Graham, good to see you wheel out the ye olde patronising/immature jibe rather than take on the argument.

I now realise it is immature to post some real Condem policies that could lead to a double dip recession rather than just make a bland assertion we should just put up with savage cuts because we had an election.

So I look forward to hearing your views on those cuts that will impact on all of us.

It was certainly not my intent to patronise anyone in my last post but looking back I agree that saying someone doesn’t have a grip on politics was a cheap shot.

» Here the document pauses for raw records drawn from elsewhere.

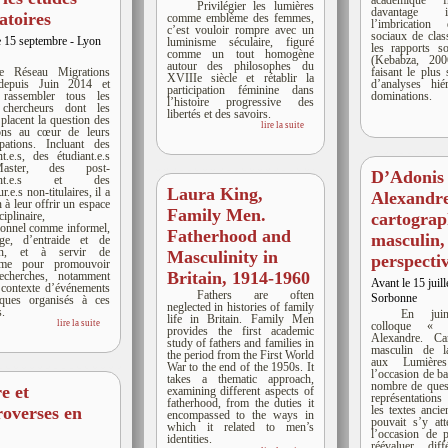
académique fr
Privilégier les lumières
davantage 
atoires
comme emblème des femmes,
l’imbrication
c’est vouloir rompre avec un
sociaux de clas
e 15 septembre - Lyon
luminisme séculaire, figuré
les rapports s
comme un tout homogène
(Kebabza, 200
autour des philosophes du
e Réseau Migrations
faisant le plus 
XVIIIe siècle et rétablir la
 depuis Juin 2014 et
d’analyses hié
participation féminine dans
 rassembler tous les
dominations.
l’histoire progressive des
 chercheurs dont les
libertés et des savoirs.
 placent la question des
lire la suite
ions au cœur de leurs
pations. Incluant des
nt.e.s, des étudiant.e.s
ster, des post-
D’Adonis
rant.e.s et des
Laura King,
r.e.s non-titulaires, il a
Alexandre
 à leur offrir un espace
Family Men.
ciplinaire,
cartograp
ionnel comme informel,
Fatherhood and
masculin, 
nge, d’entraide et de
ion, et à servir de
Masculinity in
perspecti
orme pour promouvoir
Britain, 1914-1960
recherches, notamment
Avant le 15 juill
 contexte d’événements
Fathers are often
Sorbonne
fiques organisés à ces
neglected in histories of family
s.
En jui
life in Britain. Family Men
lire la suite
colloque «
provides the first academic
Alexandre. Ca
study of fathers and families in
masculin de l
the period from the First World
aux Lumièr
War to the end of the 1950s. It
l’occasion de ba
takes a thematic approach,
nombre de quest
e et
examining different aspects of
représentations
fatherhood, from the duties it
les textes anc
roverses en
encompassed to the ways in
pouvait s’y att
which it related to men’s
l’occasion de p
identities.
réévaluer diff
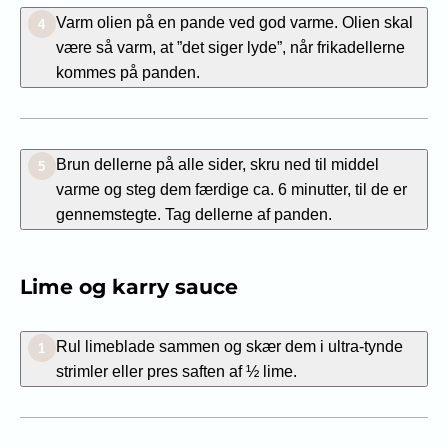
Varm olien på en pande ved god varme. Olien skal
4
være så varm, at ”det siger lyde”, når frikadellerne
kommes på panden.
Brun dellerne på alle sider, skru ned til middel
5
varme og steg dem færdige ca. 6 minutter, til de er
gennemstegte. Tag dellerne af panden.
Lime og karry sauce
Rul limeblade sammen og skær dem i ultra-tynde
1
strimler eller pres saften af ½ lime.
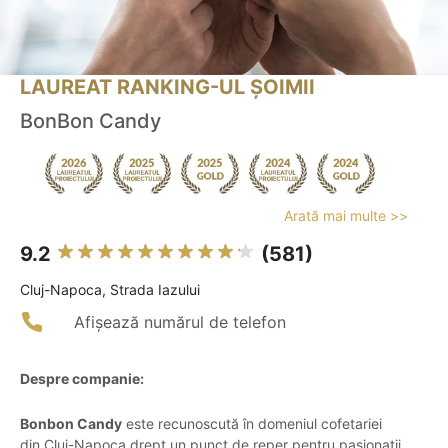
LAUREAT RANKING-UL ȘOIMII
BonBon Candy
Arată mai multe >>
9.2
(581)
Cluj-Napoca, Strada Iazului
Afișează numărul de telefon
Despre companie:
Bonbon Candy
este recunoscută în domeniul cofetariei
din Cluj-Napoca drept un punct de reper pentru pasionații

So my apologies to Andrew for any upset.

From Mick Piggott

Thursday, 8 July 2010

May I just refer back to Andrew Hall’s assertion, regarding the outcome of the election, that “Surely we have to accept the outcome even if it isn’t the one we wanted?”

So we have to just lie down and let the steamroller flatten us, do we? Remember, the Nazis first came to power by winning an election, but that didn’t make it right or acceptable… No, democracy means you are allowed to resist a bad result. Especially so when extremely damaging policies are to be implemented which the “victors” failed to spell out in their election campaigns.

Mr Hall thinks that I am part of the problem. Well, actually, as a pensioner, I can inform him that I worked all my adult life and now I am retired and living on a State pension. Much as I search my ageing memory, I can’t think of anything I did that in any way contributed to the country’s current problems. I didn’t gamble and lose billions of pounds of other people’s money, for instance, nor did I become rich by exploiting and ripping off ordinary people. I think you will find, my right-wing reactionary correspondent friends, that the ruling class that you so assiduously defend were the people who did that. They just want the rest of us to pay for it, that’s all.

Maybe you guys would like to send a donation from your own money to the ConDem government?

From Paul Clarke

Friday, 16 July 2010

I really must apologise for misleading HB readers when I suggested the Condems were going to cut 35,000 police officers.

It now seems that the figure could be as high as 60,000 according to a review carried by a former Chief Constable for Jane’s Police Review.

This comes on a day when crime fell yet again thanks to the measures introduced by the previous government.

So watching “Call me Dave” getting up in the house rightly slagging off the morons who think “Moaty” is a hero was particularly sick. Under the Condems the local police will struggle to find a taxi full of firearms officers to track murderous pillocks down.

I will also struggle to find a West Yorkshire copper to drag local Fib Dems out of their bunker to finally comment on the cuts their government is making.

BTW… it’s good to see our right to see a cancer specialist within two weeks going.

From David Telford

Monday, 17 October 2011

Response to Paul Clarke

It's interesting that you say you are £500 p.a. worse off after the VAT increase. If that is true, I must say you must be pretty well off or at least have pretty rich tastes. For you to be £500 worse off due to std rate vatable items (mainly luxuries with some exceptions) you will be spending in excess of £20,000 per year on luxury items.

If it's really an issue to you, may I suggest you transfer your spending away from such items and consume less. If you feel you shouldn't have to, I can only say that most people would consider the very well off should contribute the most considering the economic position in which we find ourselves.